▶ [Records from a data collection]
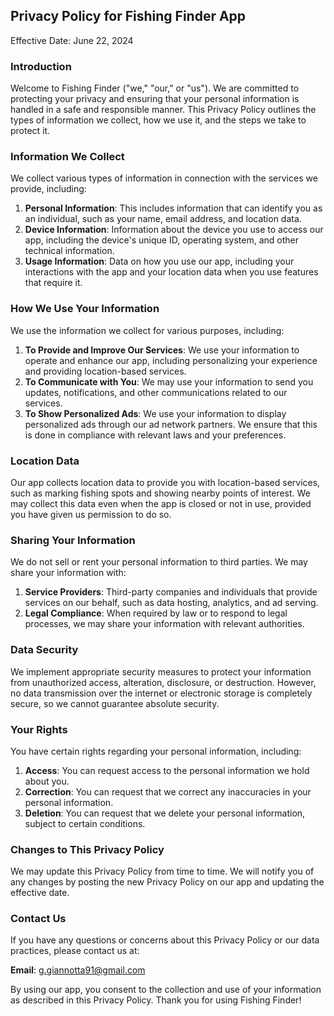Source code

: ## Privacy Policy for Fishing Finder App

Effective Date: June 22, 2024

### Introduction

Welcome to Fishing Finder ("we," "our," or "us"). We are committed to protecting your privacy and ensuring that your personal information is handled in a safe and responsible manner. This Privacy Policy outlines the types of information we collect, how we use it, and the steps we take to protect it.

### Information We Collect

We collect various types of information in connection with the services we provide, including:

1. **Personal Information**: This includes information that can identify you as an individual, such as your name, email address, and location data.
2. **Device Information**: Information about the device you use to access our app, including the device's unique ID, operating system, and other technical information.
3. **Usage Information**: Data on how you use our app, including your interactions with the app and your location data when you use features that require it.

### How We Use Your Information

We use the information we collect for various purposes, including:

1. **To Provide and Improve Our Services**: We use your information to operate and enhance our app, including personalizing your experience and providing location-based services.
2. **To Communicate with You**: We may use your information to send you updates, notifications, and other communications related to our services.
3. **To Show Personalized Ads**: We use your information to display personalized ads through our ad network partners. We ensure that this is done in compliance with relevant laws and your preferences.

### Location Data

Our app collects location data to provide you with location-based services, such as marking fishing spots and showing nearby points of interest. We may collect this data even when the app is closed or not in use, provided you have given us permission to do so.

### Sharing Your Information

We do not sell or rent your personal information to third parties. We may share your information with:

1. **Service Providers**: Third-party companies and individuals that provide services on our behalf, such as data hosting, analytics, and ad serving.
2. **Legal Compliance**: When required by law or to respond to legal processes, we may share your information with relevant authorities.

### Data Security

We implement appropriate security measures to protect your information from unauthorized access, alteration, disclosure, or destruction. However, no data transmission over the internet or electronic storage is completely secure, so we cannot guarantee absolute security.

### Your Rights

You have certain rights regarding your personal information, including:

1. **Access**: You can request access to the personal information we hold about you.
2. **Correction**: You can request that we correct any inaccuracies in your personal information.
3. **Deletion**: You can request that we delete your personal information, subject to certain conditions.

### Changes to This Privacy Policy

We may update this Privacy Policy from time to time. We will notify you of any changes by posting the new Privacy Policy on our app and updating the effective date.

### Contact Us

If you have any questions or concerns about this Privacy Policy or our data practices, please contact us at:

**Email**: g.giannotta91@gmail.com

By using our app, you consent to the collection and use of your information as described in this Privacy Policy. Thank you for using Fishing Finder!
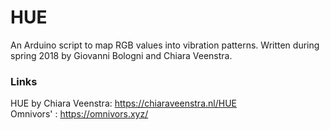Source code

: # HUE
An Arduino script to map RGB values into vibration patterns. 
Written during spring 2018 by Giovanni Bologni and Chiara Veenstra.

### Links
HUE by Chiara Veenstra: https://chiaraveenstra.nl/HUE  
Omnivors' : https://omnivors.xyz/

▶ [WORK TASK] Please print the entries exactly as they stand. Images are not part of the copy.

▶ [EXPECTED ANSWER]
Source code

: ## Privacy Policy for Fishing Finder App

Effective Date: June 22, 2024

### Introduction

Welcome to Fishing Finder ("we," "our," or "us"). We are committed to protecting your privacy and ensuring that your personal information is handled in a safe and responsible manner. This Privacy Policy outlines the types of information we collect, how we use it, and the steps we take to protect it.

### Information We Collect

We collect various types of information in connection with the services we provide, including:

1. **Personal Information**: This includes information that can identify you as an individual, such as your name, email address, and location data.
2. **Device Information**: Information about the device you use to access our app, including the device's unique ID, operating system, and other technical information.
3. **Usage Information**: Data on how you use our app, including your interactions with the app and your location data when you use features that require it.

### How We Use Your Information

We use the information we collect for various purposes, including:

1. **To Provide and Improve Our Services**: We use your information to operate and enhance our app, including personalizing your experience and providing location-based services.
2. **To Communicate with You**: We may use your information to send you updates, notifications, and other communications related to our services.
3. **To Show Personalized Ads**: We use your information to display personalized ads through our ad network partners. We ensure that this is done in compliance with relevant laws and your preferences.

### Location Data

Our app collects location data to provide you with location-based services, such as marking fishing spots and showing nearby points of interest. We may collect this data even when the app is closed or not in use, provided you have given us permission to do so.

### Sharing Your Information

We do not sell or rent your personal information to third parties. We may share your information with:

1. **Service Providers**: Third-party companies and individuals that provide services on our behalf, such as data hosting, analytics, and ad serving.
2. **Legal Compliance**: When required by law or to respond to legal processes, we may share your information with relevant authorities.

### Data Security

We implement appropriate security measures to protect your information from unauthorized access, alteration, disclosure, or destruction. However, no data transmission over the internet or electronic storage is completely secure, so we cannot guarantee absolute security.

### Your Rights

You have certain rights regarding your personal information, including:

1. **Access**: You can request access to the personal information we hold about you.
2. **Correction**: You can request that we correct any inaccuracies in your personal information.
3. **Deletion**: You can request that we delete your personal information, subject to certain conditions.

### Changes to This Privacy Policy

We may update this Privacy Policy from time to time. We will notify you of any changes by posting the new Privacy Policy on our app and updating the effective date.

### Contact Us

If you have any questions or concerns about this Privacy Policy or our data practices, please contact us at:

**Email**: g.giannotta91@gmail.com

By using our app, you consent to the collection and use of your information as described in this Privacy Policy. Thank you for using Fishing Finder!
Source code

: # HUE
An Arduino script to map RGB values into vibration patterns. 
Written during spring 2018 by Giovanni Bologni and Chiara Veenstra.

### Links
HUE by Chiara Veenstra: https://chiaraveenstra.nl/HUE  
Omnivors' : https://omnivors.xyz/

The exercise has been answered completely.